Au fil des années, elle a participé à de nombreuses pièces qui ont façonné sa mémoire. Elle se rappelle des débuts difficiles de la troupe, faute d'argent. Ils avaient monté la pièce Sur le matelas, qui ne nécessitait presque pas de décor. Un rôle en particulier l'a marquée. Il s'agit de celui qu'elle a tenu dans la pièce Le temps d'une vie, de Roland Lepage où toutes les femmes étaient des Rosanna à différents âges.
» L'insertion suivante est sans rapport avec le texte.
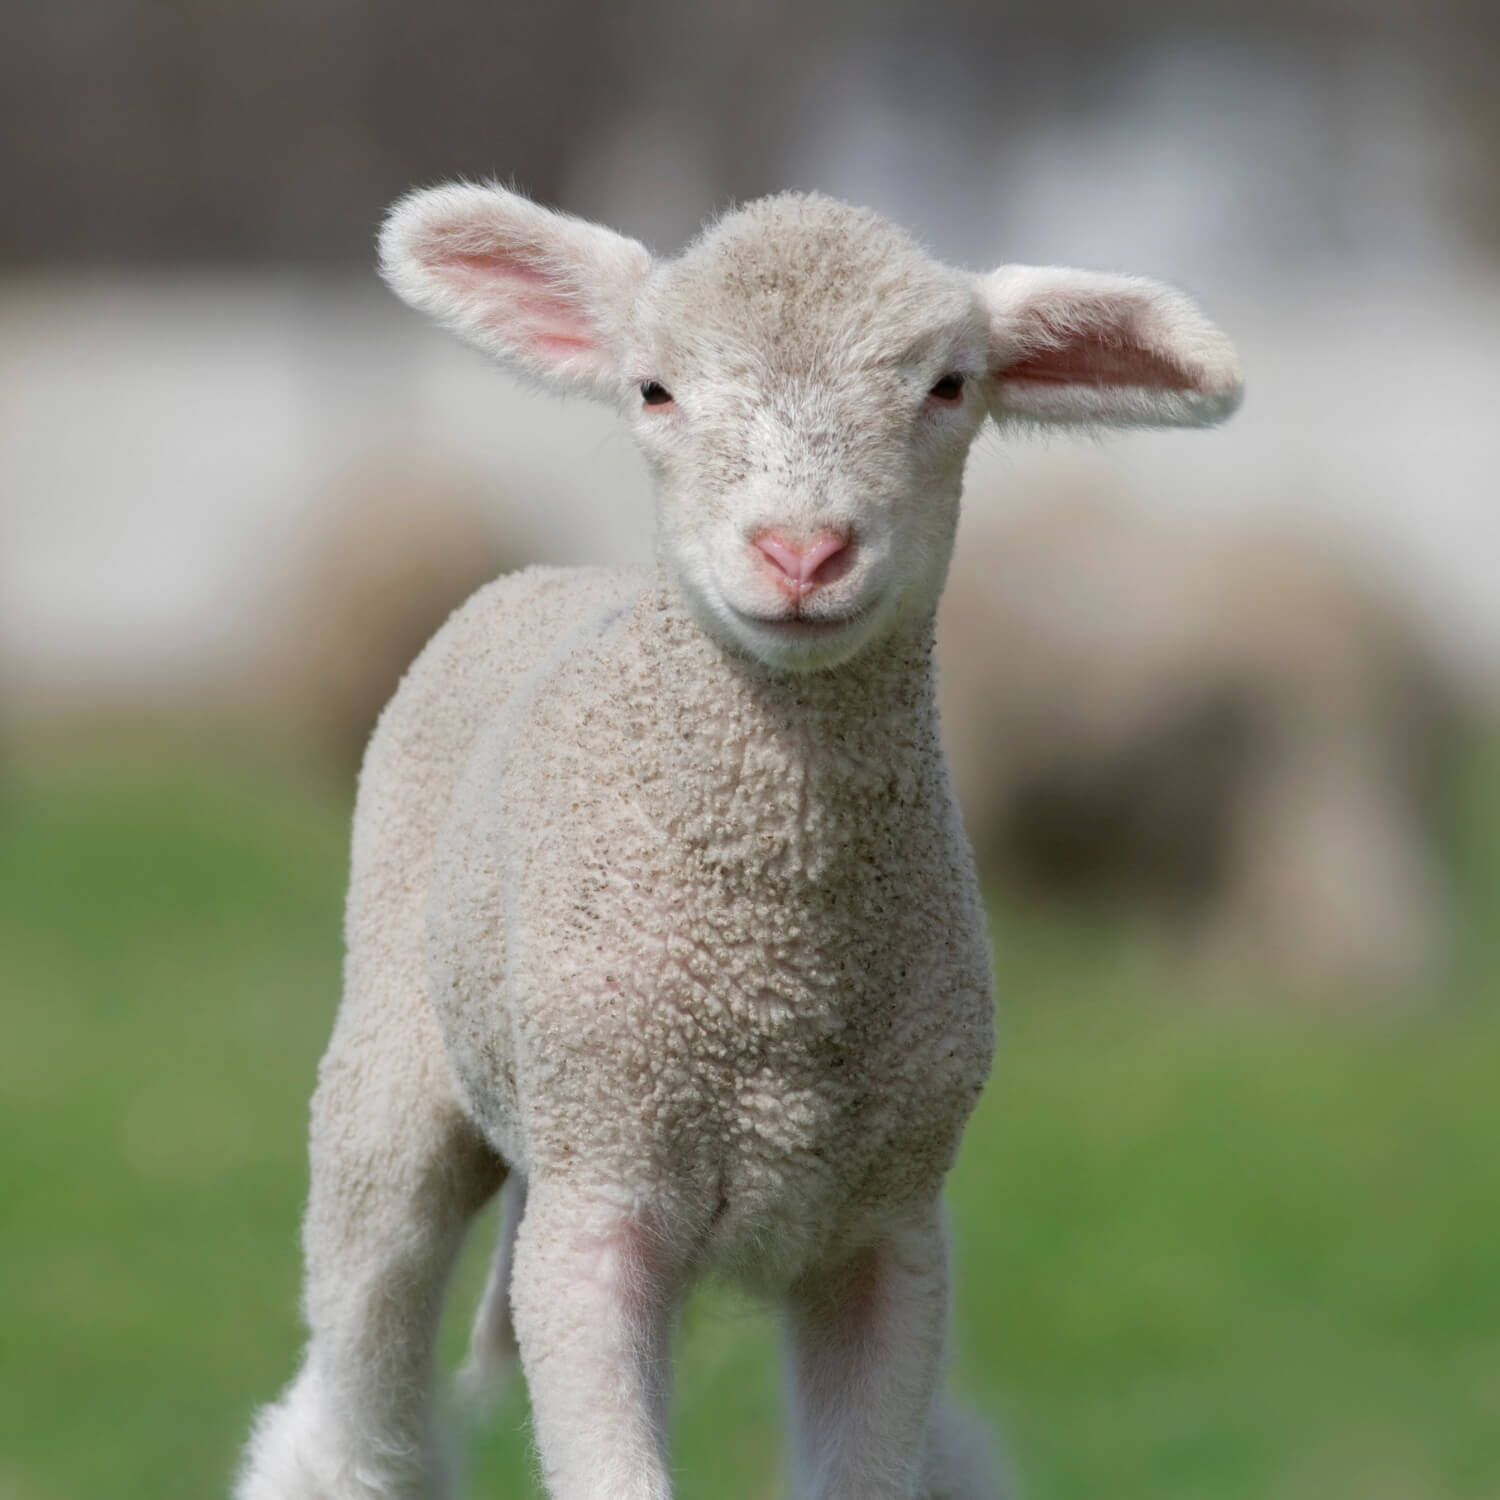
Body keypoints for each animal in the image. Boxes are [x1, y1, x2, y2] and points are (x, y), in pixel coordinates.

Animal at [235, 182, 1241, 1500]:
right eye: (656, 389)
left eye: (948, 386)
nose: (802, 553)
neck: (776, 987)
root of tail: (562, 577)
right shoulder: (598, 1198)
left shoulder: (887, 1231)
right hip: (395, 1070)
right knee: (355, 1393)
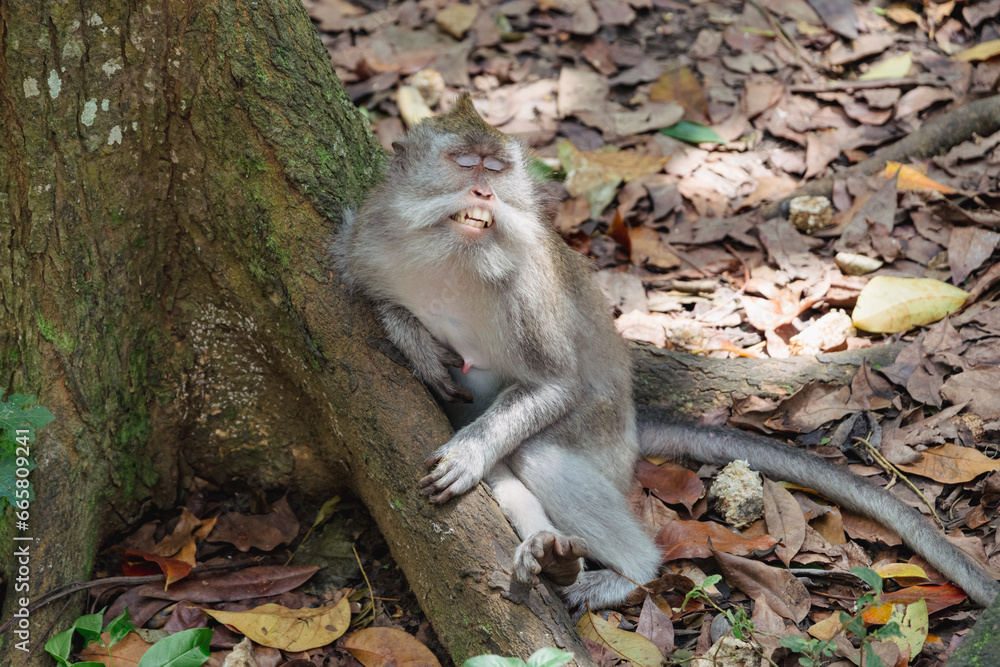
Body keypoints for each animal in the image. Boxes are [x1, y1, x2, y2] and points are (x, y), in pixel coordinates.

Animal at [338, 94, 1000, 612]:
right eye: (463, 162)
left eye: (496, 169)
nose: (482, 190)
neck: (455, 254)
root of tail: (634, 424)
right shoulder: (371, 233)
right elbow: (372, 291)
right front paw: (411, 336)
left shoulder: (524, 282)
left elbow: (555, 383)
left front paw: (469, 451)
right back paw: (550, 557)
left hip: (604, 438)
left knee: (541, 452)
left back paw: (622, 571)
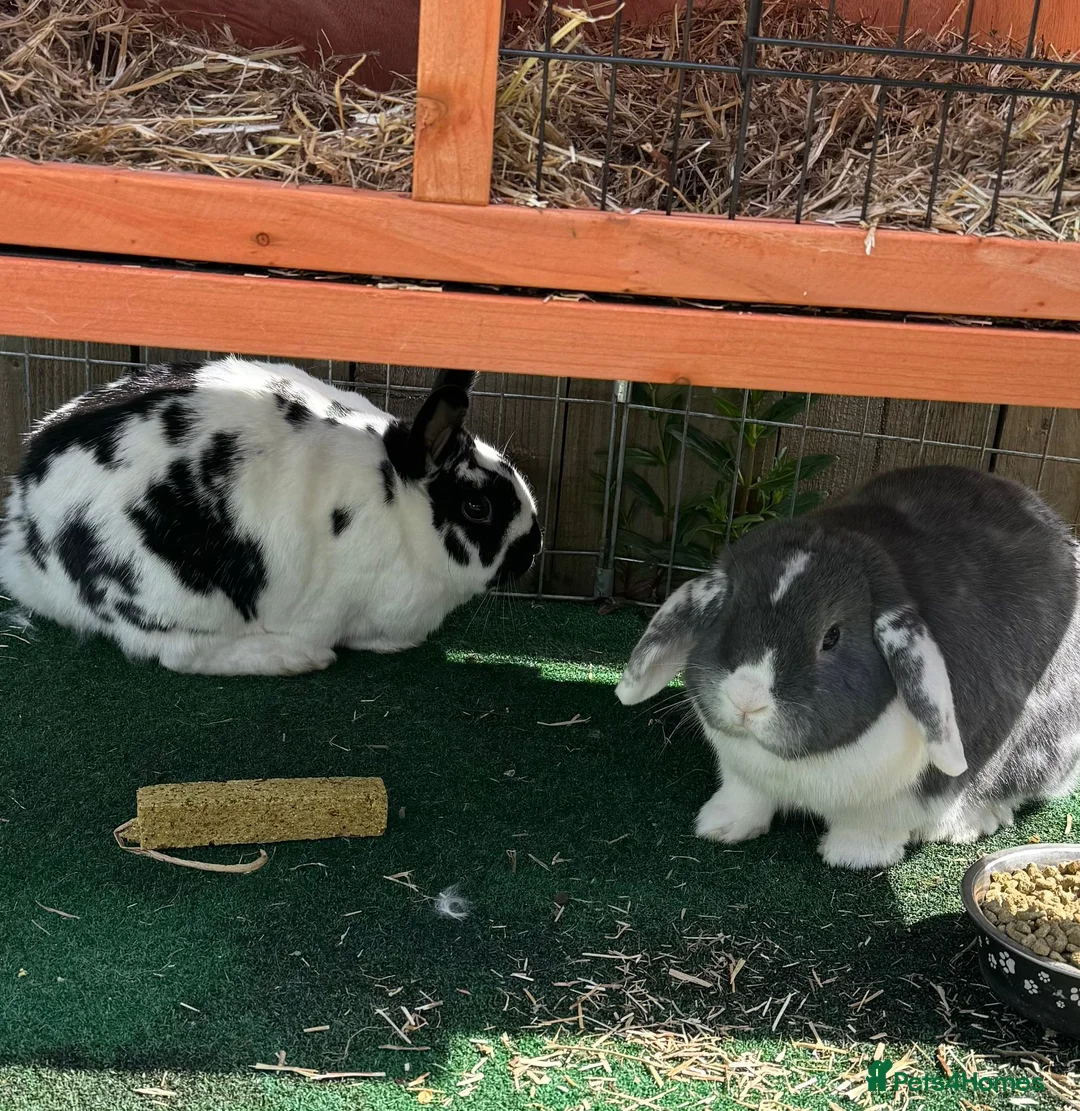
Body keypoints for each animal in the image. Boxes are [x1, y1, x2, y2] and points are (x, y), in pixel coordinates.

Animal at [0, 358, 542, 676]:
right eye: (477, 507)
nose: (534, 548)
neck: (400, 508)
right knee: (180, 655)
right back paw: (294, 658)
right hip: (177, 597)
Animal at [615, 465, 1080, 870]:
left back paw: (967, 823)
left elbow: (871, 828)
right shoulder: (741, 776)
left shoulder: (898, 801)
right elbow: (744, 799)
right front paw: (719, 827)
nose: (746, 699)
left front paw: (851, 857)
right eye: (729, 611)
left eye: (831, 637)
Cette pièce, à la fois tragique et drôle, lui a permis de vivre de nombreuses émotions. Stella Pollhuber a une préférence pour les drames. "Ça permet d'aller plus profondément dans l'émotion, de montrer plus de soi-même, de sa sensibilité", mentionne-t-elle.

Un autre moment qui l'a profondément marquée est le soir où son mari est arrivé, après une pièce, avec un bouquet de fleurs. "Il ne venait jamais et ça me blessait. Ça ne l'intéressait pas, mais un jour, il est arrivé avec un bouquet et ça m'a tellement touchée", ajoute la dame la voix pleine d'émotions.

Pour elle, le succès de la troupe réside dans le talent de ses membres, mais aussi dans la grande équipe de bénévoles qui, au fil des années, a permis de monter toutes ces belles pièces. Les membres de la troupe sont d'ailleurs très unis et respectueux les uns envers les autres.

"Ça rend heureux d'aller au théâtre, c'est un art et on sort de là plus riche. J'aime avoir des émotions, qu'on me fasse rire ou pleurer. Et lorsque je joue, je m'oublie et j'oublie tous mes tracas. J'ai une autre vie et je trouve cette vie-là intéressante. Il n'y a pas de limites au théâtre. Ça devient une passion et on ne ferait que ça. La vie est plus belle avec le théâtre", affirme celle qui a reçu un grand hommage, en étant nommée membre à vie de la Troupe du Théâtre des Deux Rives.